Rewrite each of the records below with "chart" replaced by "graph" and everything else unchanged. Omit the pictures from your output.

**********

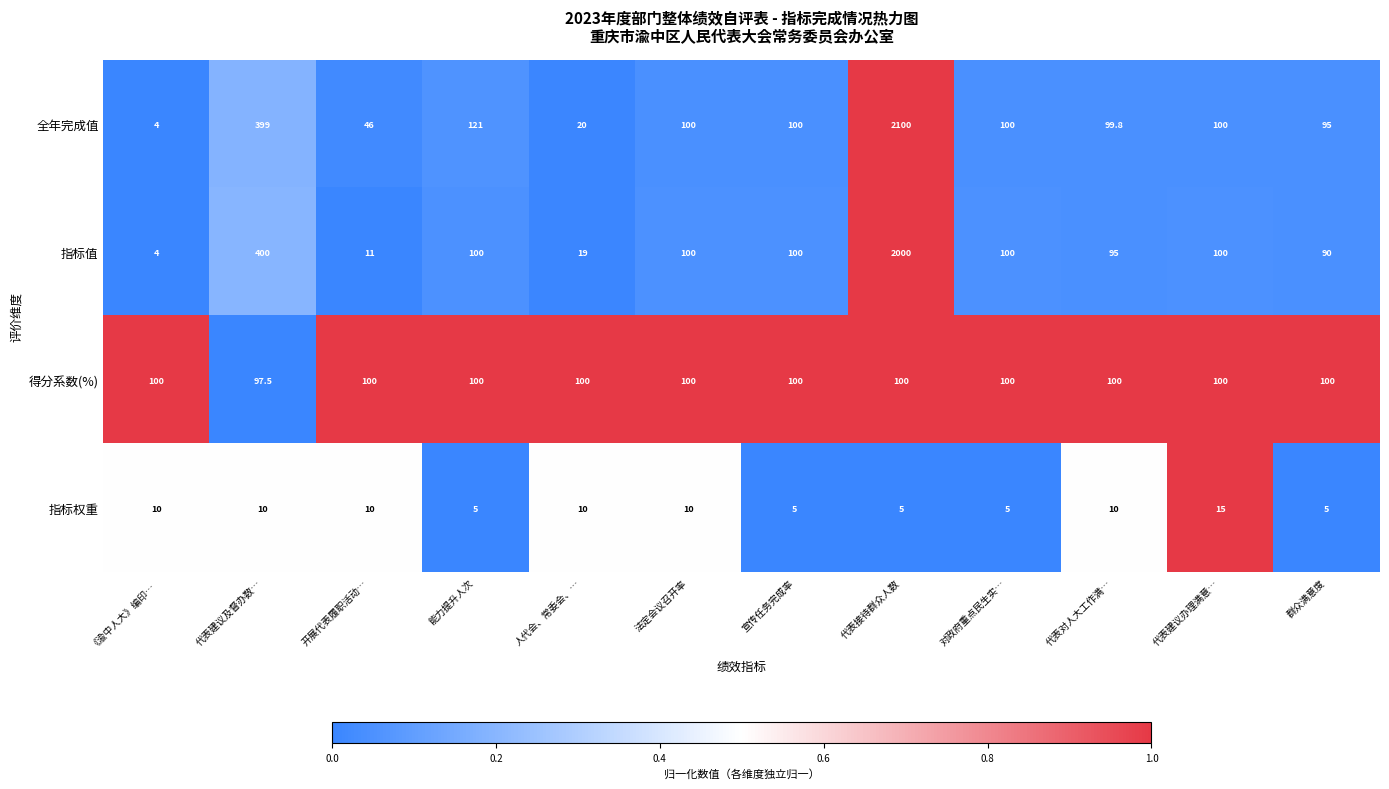

List the series in order of their peak value, lowest first.

指标权重, 得分系数(%), 指标值, 全年完成值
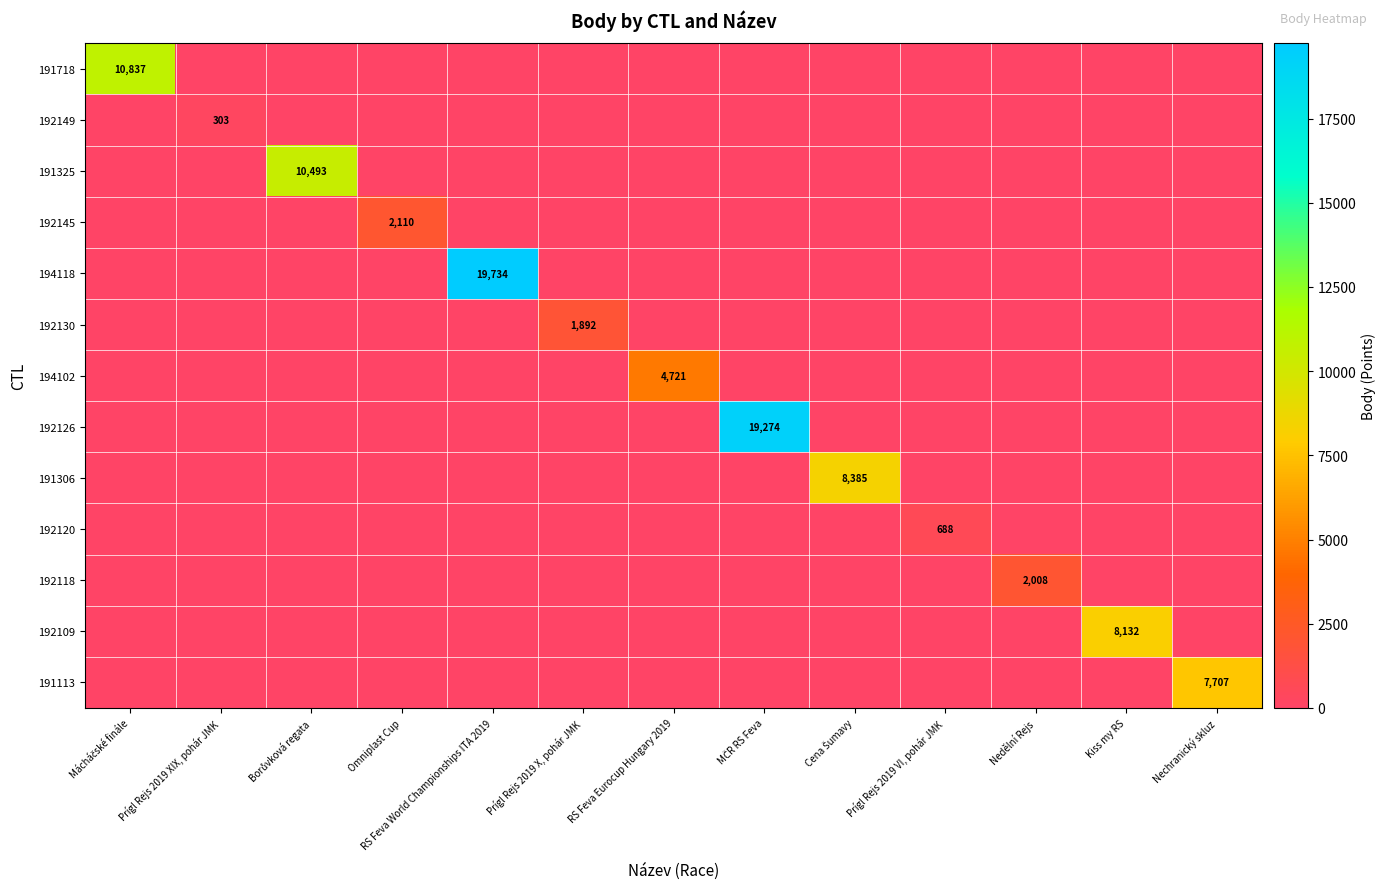

Between MČR RS Feva and Cena Šumavy, which series saw the biggest shift?

192126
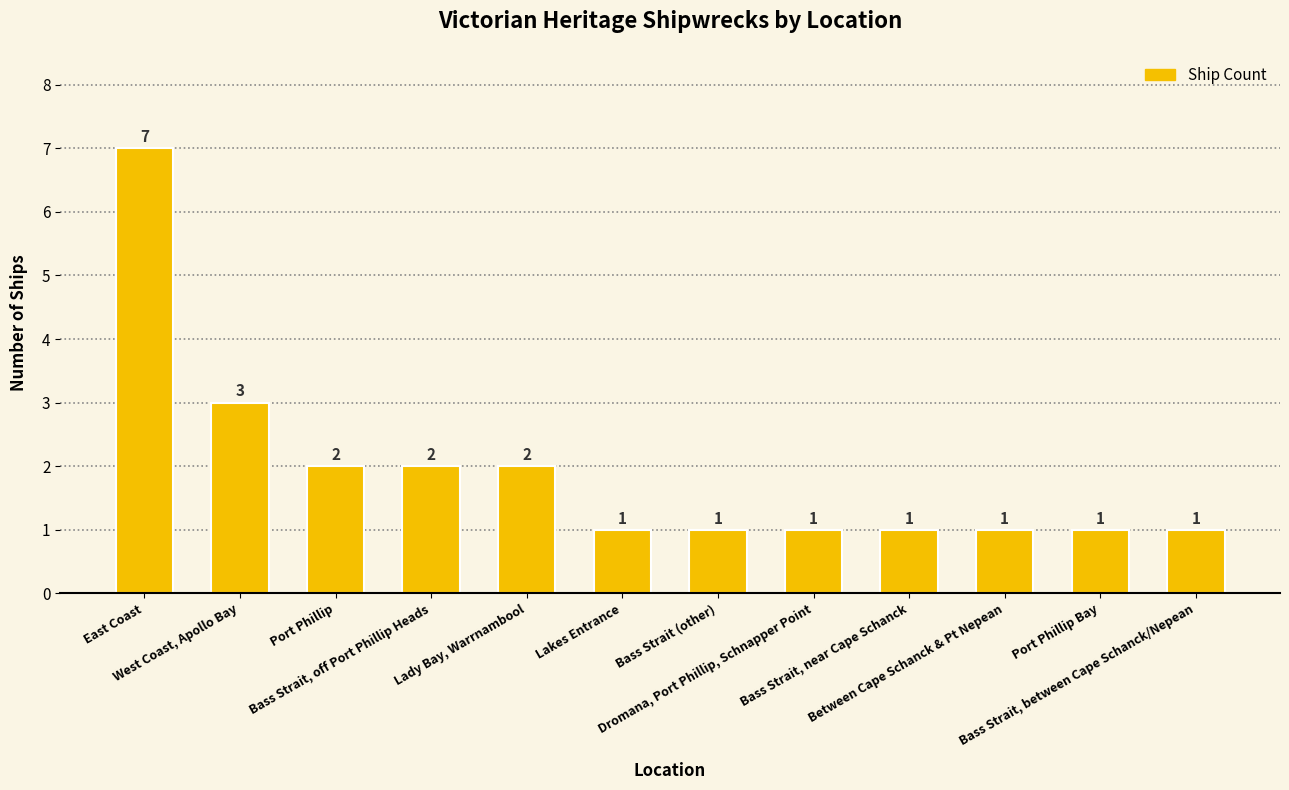

Reading left to right, transcribe all the data shown in this chart.

East Coast=7	West Coast, Apollo Bay=3	Port Phillip=2	Bass Strait, off Port Phillip Heads=2	Lady Bay, Warrnambool=2	Lakes Entrance=1	Bass Strait (other)=1	Dromana, Port Phillip, Schnapper Point=1	Bass Strait, near Cape Schanck=1	Between Cape Schanck & Pt Nepean=1	Port Phillip Bay=1	Bass Strait, between Cape Schanck/Nepean=1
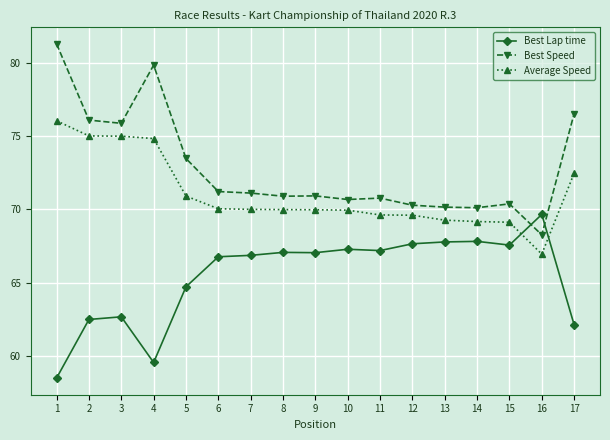

What is the maximum value for Best Lap time?

69.7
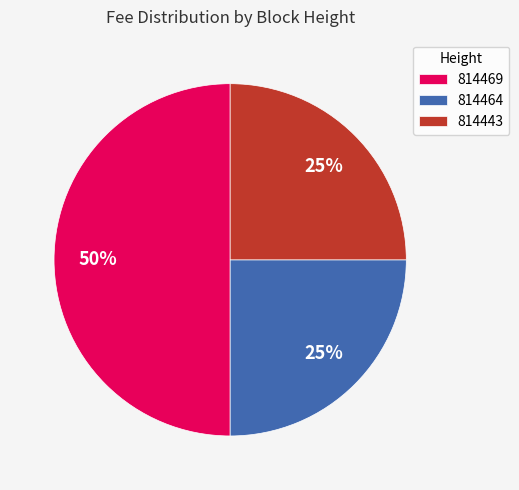

What percentage is the 814469 slice, to the nearest percent?

50%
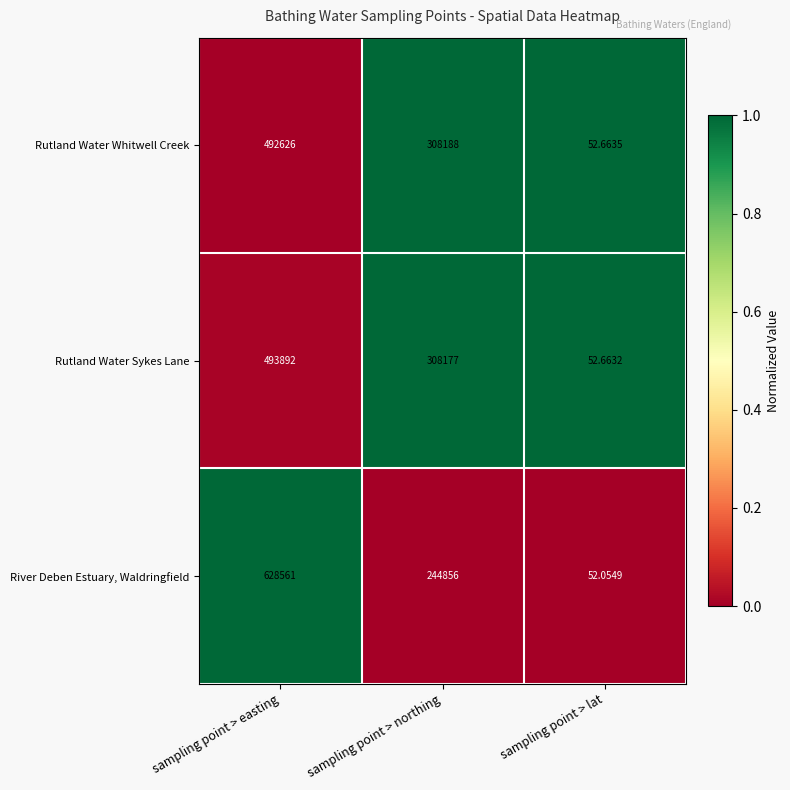

At which label does Rutland Water Whitwell Creek reach its minimum?

sampling point > lat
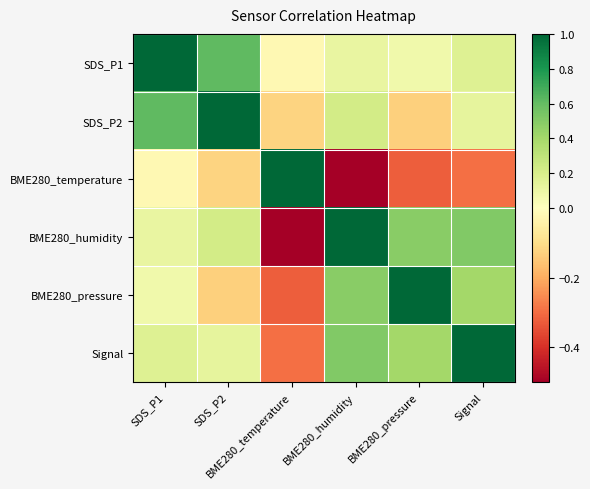

Reading left to right, what are all the values shown in this chart?

SDS_P1: SDS_P1=1.0	SDS_P2=0.6	BME280_temperature=-0.0	BME280_humidity=0.1	BME280_pressure=0.1	Signal=0.2
SDS_P2: SDS_P1=0.6	SDS_P2=1.0	BME280_temperature=-0.1	BME280_humidity=0.2	BME280_pressure=-0.1	Signal=0.1
BME280_temperature: SDS_P1=-0.0	SDS_P2=-0.1	BME280_temperature=1.0	BME280_humidity=-0.8	BME280_pressure=-0.3	Signal=-0.3
BME280_humidity: SDS_P1=0.1	SDS_P2=0.2	BME280_temperature=-0.8	BME280_humidity=1.0	BME280_pressure=0.5	Signal=0.5
BME280_pressure: SDS_P1=0.1	SDS_P2=-0.1	BME280_temperature=-0.3	BME280_humidity=0.5	BME280_pressure=1.0	Signal=0.4
Signal: SDS_P1=0.2	SDS_P2=0.1	BME280_temperature=-0.3	BME280_humidity=0.5	BME280_pressure=0.4	Signal=1.0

**********

» RESPONSE:
List the series in order of their peak value, lowest first.

指标权重, 得分系数(%), 指标值, 全年完成值

Between MČR RS Feva and Cena Šumavy, which series saw the biggest shift?

192126

Reading left to right, transcribe all the data shown in this graph.

East Coast=7	West Coast, Apollo Bay=3	Port Phillip=2	Bass Strait, off Port Phillip Heads=2	Lady Bay, Warrnambool=2	Lakes Entrance=1	Bass Strait (other)=1	Dromana, Port Phillip, Schnapper Point=1	Bass Strait, near Cape Schanck=1	Between Cape Schanck & Pt Nepean=1	Port Phillip Bay=1	Bass Strait, between Cape Schanck/Nepean=1

What is the maximum value for Best Lap time?

69.7

What percentage is the 814469 slice, to the nearest percent?

50%

At which label does Rutland Water Whitwell Creek reach its minimum?

sampling point > lat

Reading left to right, what are all the values shown in this graph?

SDS_P1: SDS_P1=1.0	SDS_P2=0.6	BME280_temperature=-0.0	BME280_humidity=0.1	BME280_pressure=0.1	Signal=0.2
SDS_P2: SDS_P1=0.6	SDS_P2=1.0	BME280_temperature=-0.1	BME280_humidity=0.2	BME280_pressure=-0.1	Signal=0.1
BME280_temperature: SDS_P1=-0.0	SDS_P2=-0.1	BME280_temperature=1.0	BME280_humidity=-0.8	BME280_pressure=-0.3	Signal=-0.3
BME280_humidity: SDS_P1=0.1	SDS_P2=0.2	BME280_temperature=-0.8	BME280_humidity=1.0	BME280_pressure=0.5	Signal=0.5
BME280_pressure: SDS_P1=0.1	SDS_P2=-0.1	BME280_temperature=-0.3	BME280_humidity=0.5	BME280_pressure=1.0	Signal=0.4
Signal: SDS_P1=0.2	SDS_P2=0.1	BME280_temperature=-0.3	BME280_humidity=0.5	BME280_pressure=0.4	Signal=1.0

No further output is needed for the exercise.